The Masochistic Literary Game

Today I got another rejection letter from a potential agent. I can hook them, but I can’t sink ‘em. I sent out ten queries as a first round pitch, and received three request for partials, and two requests for wholes. Then, one by one the rejections trickled in. I got the last one in yesterday. Honestly, after nine other rejections, I knew this one was coming anyway.

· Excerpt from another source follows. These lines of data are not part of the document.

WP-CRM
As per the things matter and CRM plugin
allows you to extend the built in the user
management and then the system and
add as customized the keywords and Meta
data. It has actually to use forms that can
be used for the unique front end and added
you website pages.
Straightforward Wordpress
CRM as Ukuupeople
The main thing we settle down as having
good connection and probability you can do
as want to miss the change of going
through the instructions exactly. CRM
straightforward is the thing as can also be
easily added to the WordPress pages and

But from everything I’ve read, that’s a fairly good success rate. Partials requests are rare, and full manuscript requests even rarer. So, I have to keep on trying. Publishing lore is full of authors with rejection letters numbering three and four digits, that are now household names. And so we truck on, holding these names in our hearts, believing that perhaps we are just one of them.  We must console ourselves because we know that we really can’t do much else in life. We were created to write, and if we can’t do that, then what? Well, maybe I could learn to teach Scuba diving? But I don’t even swim.

Publishing is a game for masochists. Those that have some sort of deep insecurity and feelings of self-doubt that they need validated by a community of ruthless professionals. “Yes, you do in fact, suck at the artistic endeavor that you have poured your entire being into. That one talent that you thought made you special, unique, and set you apart from the masses of faceless individuals, well, you’re decent, but…I’ve had better.” And through sniffles, we say, “I knew it.” This is why writers become drunks. Publishing sucks.

In their defense, all the agents I’ve spoken to have been kindly sorts, that issue gentle but encouraging rejections. At least I’ve got that going for me.  They all agree the concept is great…but after that come the long list of “buts.” And so it goes. At least I’m in the game, right? And that makes me a masochist.